Selon l’AFP :
«Barack Obama s’est engagé lors de sa rencontre avec Benoît XVI à tenter de réduire le nombre des avortements aux Etats-Unis, selon le Vatican. Le cardinal Bertone a exprimé l’espoir samedi qu’il tiendrait son engagement.»

S’il s’était s’agit de Bill Clinton, on aurait su comment Mister President s’y serait pris pour honorer sa promesse faite au Pape: cesser d’engager de jeunes et jolies stagiaires à la Maison Blanche. Obama étant quant à lui beaucoup trop occupé à resserrer les liens entre l’État fédéral américain et la grande entreprise pour folâtrer les pantalons aux chevilles dans le bureau ovale, je me demande bien comment il va accomplir un tel exploit.
Car il n’y a que deux manières de diminuer le nombre d’avortements: on peut l’interdire et inciter les gens à la chasteté ou on peut miser sur l’éducation sexuelle et favoriser largement l’accès à la contraception. Ne pouvant pas vraiment abolir l’avortement pour des raisons politiques et constitutionnelles, l’administration Bush a misé sur la propagande de la chasteté avec le (peu) de résultats qu’on sait. Comme je serais très surprise qu’Obama adopte la deuxième solution, j’ai bien peur que le cardinal Bertone sera vachement déçu.
À mon humble avis (de femme si peu humble), c’est sur l’éducation sexuelle qu’il faut miser.
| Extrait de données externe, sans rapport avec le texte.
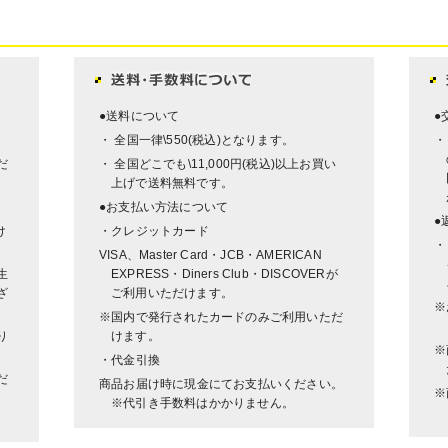
●送料について
●
・ 全国一律\550(税込)となります。
・
だ
・ 全国どこでも\11,000円(税込)以上お買い
上げで送料無料です。
●お支払い方法について
●
け
・クレジットカード
・
VISA、Master Card・JCB・AMERICAN
生
EXPRESS・Diners Club・DISCOVERが
ざ
ご利用いただけます。
※
※国内で発行されたカードのみご利用いただ
り
けます。
※
・代金引換
だ
商品お届け時に現金にてお支払いください。
※
※代引き手数料はかかりません。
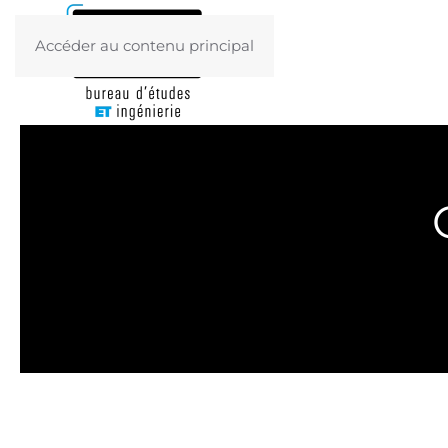
Accéder au contenu principal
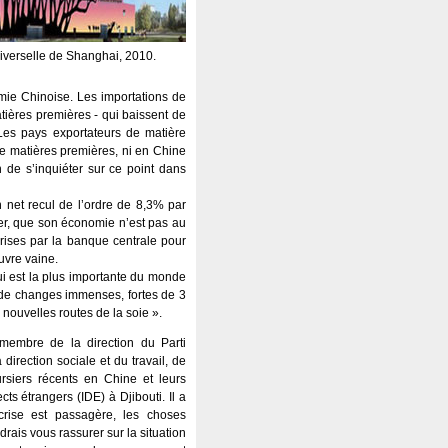
universelle de Shanghai, 2010.
omie Chinoise. Les importations de
tières premières - qui baissent de
Les pays exportateurs de matière
de matières premières, ni en Chine
n de s’inquiéter sur ce point dans
n net recul de l’ordre de 8,3% par
r, que son économie n’est pas au
rises par la banque centrale pour
uvre vaine.
ui est la plus importante du monde
 de changes immenses, fortes de 3
s nouvelles routes de la soie ».
membre de la direction du Parti
irection sociale et du travail, de
siers récents en Chine et leurs
s étrangers (IDE) à Djibouti. Il a
 crise est passagère, les choses
rais vous rassurer sur la situation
Au Québec, l’accès à la contraception est facile et pourtant la province arrive au premier rang canadien quant au taux de grossesses se terminant par un avortement. La raison de ce triste record est simple: malgré l’atmosphère sociale hypersexuée créée et entretenue par les médias pour de raisons mercantiles, les Québécois sont sous-éduqués et maintenus, pour l’essentiel, dans un état de misère sexuelle stupéfiant. J’en ai la preuve régulièrement lorsque le facteur vient me remettre le courrier des lectrices du magazine FA; le niveau d’ignorance des questions est similaire à celle que Madame X recevait dans les années soixante.
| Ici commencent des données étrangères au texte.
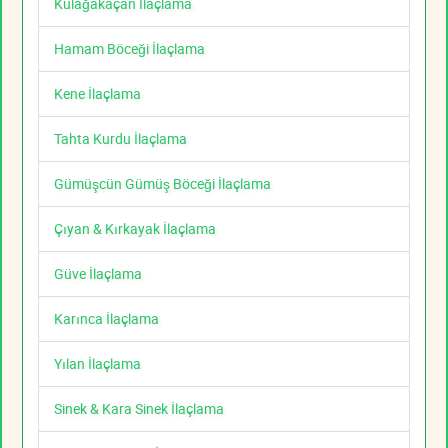
Kulağakaçan İlaçlama
Hamam Böceği İlaçlama
Kene İlaçlama
Tahta Kurdu İlaçlama
Gümüşcün Gümüş Böceği İlaçlama
Çıyan & Kırkayak İlaçlama
Güve İlaçlama
Karınca İlaçlama
Yılan İlaçlama
Sinek & Kara Sinek İlaçlama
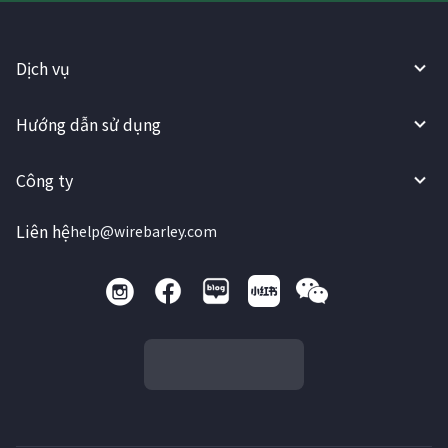
Dịch vụ
Hướng dẫn sử dụng
Công ty
Liên hệ
help@wirebarley.com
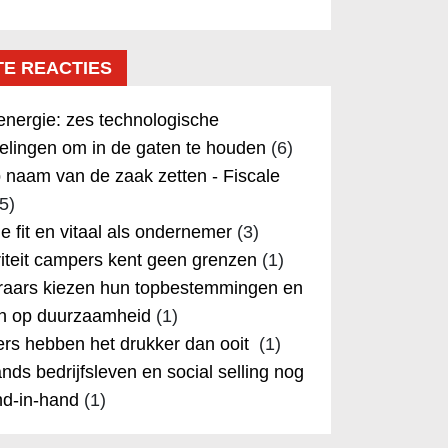
TE REACTIES
nergie: zes technologische
elingen om in de gaten te houden
(6)
 naam van de zaak zetten - Fiscale
5)
 je fit en vitaal als ondernemer
(3)
iteit campers kent geen grenzen
(1)
aars kiezen hun topbestemmingen en
in op duurzaamheid
(1)
rs hebben het drukker dan ooit
(1)
nds bedrijfsleven en social selling nog
nd-in-hand
(1)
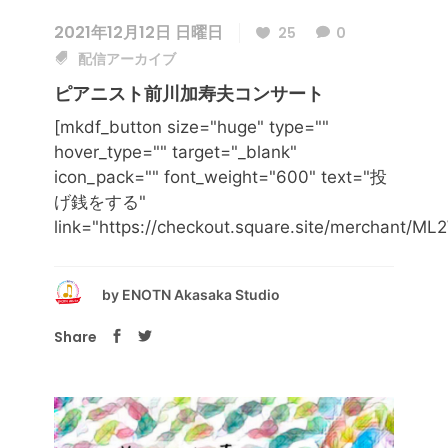
2021年12月12日 日曜日
25
0
配信アーカイブ
ピアニスト前川加寿夫コンサート
[mkdf_button size="huge" type=""
hover_type="" target="_blank"
icon_pack="" font_weight="600" text="投
げ銭をする"
link="https://checkout.square.site/merchan
by
ENOTN Akasaka Studio
Share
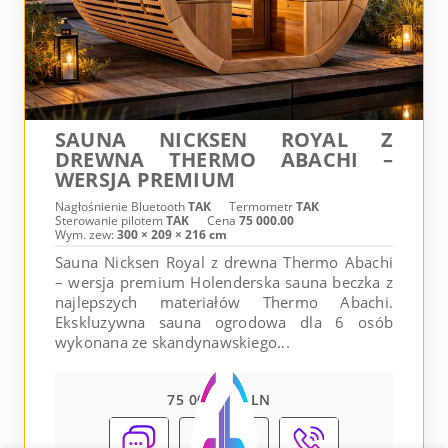
SAUNA NICKSEN ROYAL Z
DREWNA THERMO ABACHI –
WERSJA PREMIUM
Nagłośnienie Bluetooth
TAK
Termometr
TAK
Sterowanie pilotem
TAK
Cena
75 000.00
Wym. zew:
300 × 209 × 216 cm
Sauna Nicksen Royal z drewna Thermo Abachi
– wersja premium Holenderska sauna beczka z
najlepszych materiałów Thermo Abachi.
Ekskluzywna sauna ogrodowa dla 6 osób
wykonana ze skandynawskiego...
75 000.00 PLN
Pokaż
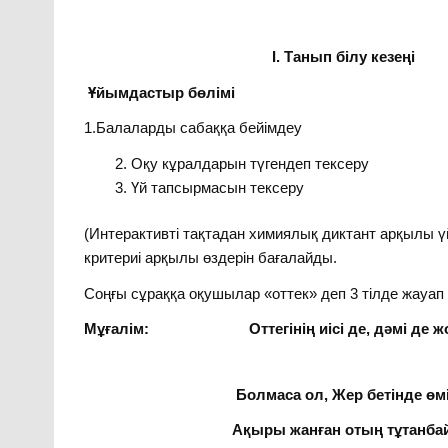
І. Танып білу кезеңі
Ұйымдастыр бөлімі
1.Балаларды сабаққа бейімдеу
Оқу кұралдарын түгендеп тексеру
Үй тапсырмасын тексеру
(Интерактивті тақтадан химиялық диктант арқылы үй
критериі арқылы өздерін бағалайды.
Соңғы сұраққа оқушылар «оттек» деп 3 тілде жауап 
Мұғалім:
Оттегінің иісі де, дәмі де ж
Болмаса ол, Жер бетінде өмірде
Ақыры жанған отың тұтанбайд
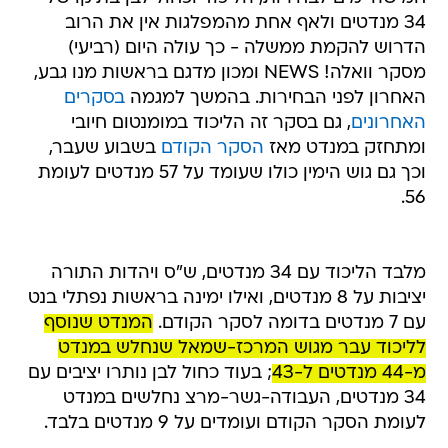
34 מנדטים ולאף אחת מהמפלגות אין את הרוב
הדרוש להקמת ממשלה - כך עולה היום (רביעי)
מסקר וואלה! NEWS ומכון מדגם בראשות מנו גבע,
האחרון לפני הבחירות. בהמשך למגמה
בסקרים
האחרונים
, גם בסקר זה הליכוד במומנטום חיובי
ומתחזק במנדט מאז
הסקר הקודם
בשבוע שעבר,
וכך גם גוש הימין כולו שעומד על 57 מנדטים לעומת
56.
מלבד הליכוד עם 34 מנדטים, ש"ס ויהדות התורה
יציבות על 8 מנדטים, ואילו ימינה בראשות נפתלי בנט
עם 7 מנדטים בדומה לסקר הקודם.
המנדט שנוסף
לליכוד עבר מגוש המרכז-שמאל שנחלש במנדט
מ-44 מנדטים ל-43
; בעוד כחול לבן נותרו יציבים עם
34 מנדטים, העבודה-גשר-מרצ נחלשים במנדט
לעומת הסקר הקודם ועומדים על 9 מנדטים בלבד.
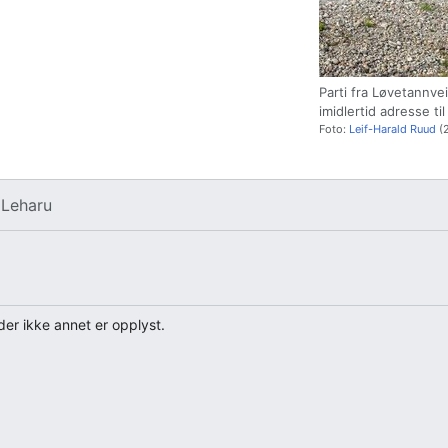
Parti fra Løvetannve
imidlertid adresse til
Foto:
Leif-Harald Ruud
(2
v
Leharu
er ikke annet er opplyst.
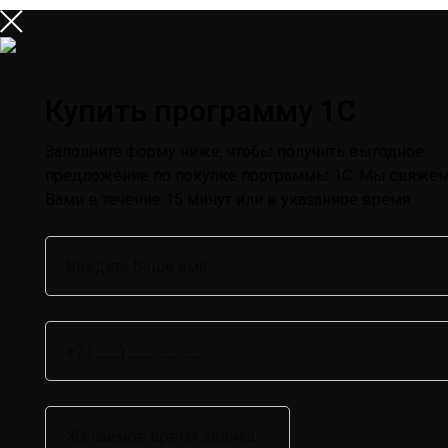
Купить программу 1С
Заполните форму ниже, чтобы получить выгодное
предложение по покупке программы 1С. Мы свяжем
Вами в течение 15 минут или в указанное время.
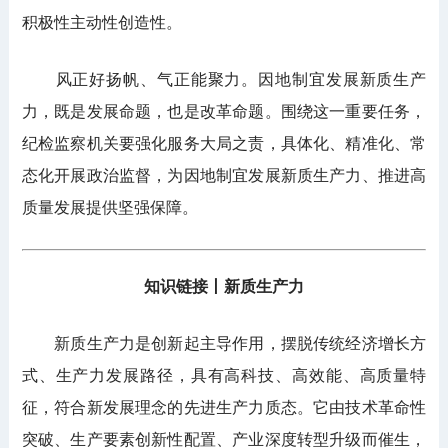
积极性主动性创造性。
风正好扬帆、气正能聚力。因地制宜发展新质生产
力，既是发展命题，也是改革命题。围绕这一重要任务，
纪检监察机关要强化服务大局之责，具体化、精准化、常
态化开展政治监督，为因地制宜发展新质生产力、推进高
质量发展提供坚强保障。
知识链接丨新质生产力
新质生产力是创新起主导作用，摆脱传统经济增长方
式、生产力发展路径，具有高科技、高效能、高质量特
征，符合新发展理念的先进生产力质态。它由技术革命性
突破、生产要素创新性配置、产业深度转型升级而催生，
Dieu (qui n’existe pas) sait si je n’aime pas l’école. Mais tant qu’à regrouper les jeunes chaque jour sous un même toit pour les abrutir et les transformer en corps dociles pour le marché aux esclaves de l’emploi, pourquoi ne pas en profiter pour consacrer quelques heures pour leur offrir quelques informations qui pourraient leur rendre la vie moins pénible — voire même carrément la sauver? Non seulement leur apprendre comment se servir de contraception (je veux dire comment vraiment se servir de contraception, avec atelier pratique sur l’art de mettre un condom, par exemple) mais aussi leur parler sérieusement des pratiques sexuelles non procréatives que sont la fellation, le cunnilinctus la sodomie et la masturbation pratiqués entre partenaires du même sexe ou non…
Je sais, je sais, les poules auront un G-string avant qu’une telle chose se produise, mais reste que ça serait bien plus efficace pour diminuer le nombre d’avortements que n’importe quelle campagne de promotion de la chasteté ou qu’un retour oppressif à l’ère du cintre ensanglanté, malgré ce que Ben Sixteen peut en penser.